Адам никуда бы не делся с острова, но Прескотт в нём один раз уже настолько сильно ошибся, что не мог допустить повторения такой ситуации. Профессор являлся одним из наиболее технически грамотных, интеллектуально развитых и даровитых людей своего поколения. Некоторые учёные на острове пребывали вне себя от счастья, что им доведётся поработать вместе со столь великим человеком, настоящим светилом. Если бы Феникс решил отправить кому-либо веточку в Джасинто, то существовал бы немалый риск, что ему бы это удалось.

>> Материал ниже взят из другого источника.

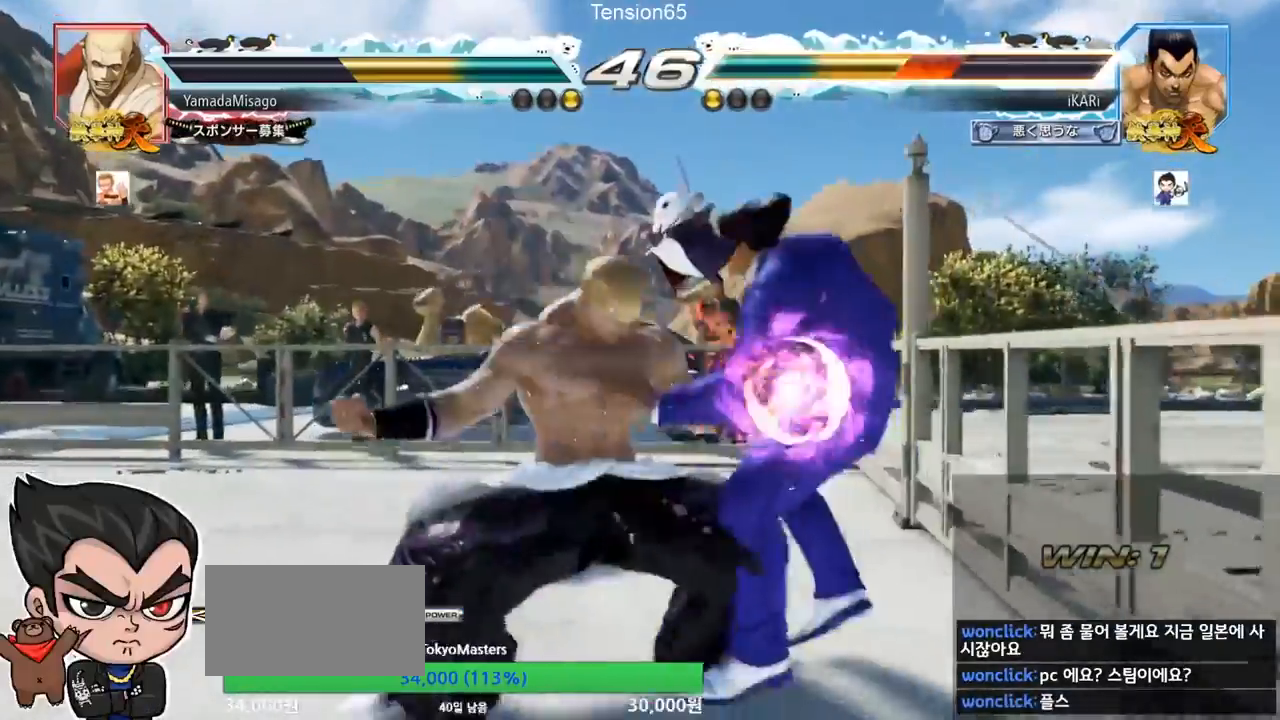
{"buttons": [], "left_stick": "right", "events": []}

— «Просто напомните ему, что жизнь его сына в наших руках», — ответил Прескотт. Да, ему невероятно повезло в этой ситуации. Лучшего рычага давления было просто не придумать. — «И проследите, чтобы с него глаз не спускали. Нэвил, благодаря своей немалой обиде, тоже может за ним присматривать. К тому же, среди биологов вполне могут найтись и недовольные действиями профессора, которые возненавидят его из-за уязвлённого самолюбия и профессиональной вражды. В общем, подойдите к этой проблеме творчески».
— «Понял, сэр», — Дьюри медленно поднял одну бровь. — «Можно вопрос задать?»
— «Довольно щекотливый, как я понимаю?»
— «Мне и впрямь надо знать, в какой момент вы согласитесь покинуть Джасинто».
— «Соглашусь лишь в том случае, когда нам придётся эвакуировать весь город, если вообще до этого дойдёт. Понимаю, что это идёт вразрез со всеми планами на крайний случай, а также с нашей обычной практикой, но я просто не могу позволить, чтобы люди видели, как я их покидаю. Доктор Самсон может сколько угодно нести свои до тошноты оптимистичные речи, но мы не сможем заселить Сэру заново только людьми с острова. Нам понадобится спасти как можно больше наших куда менее выдающихся граждан».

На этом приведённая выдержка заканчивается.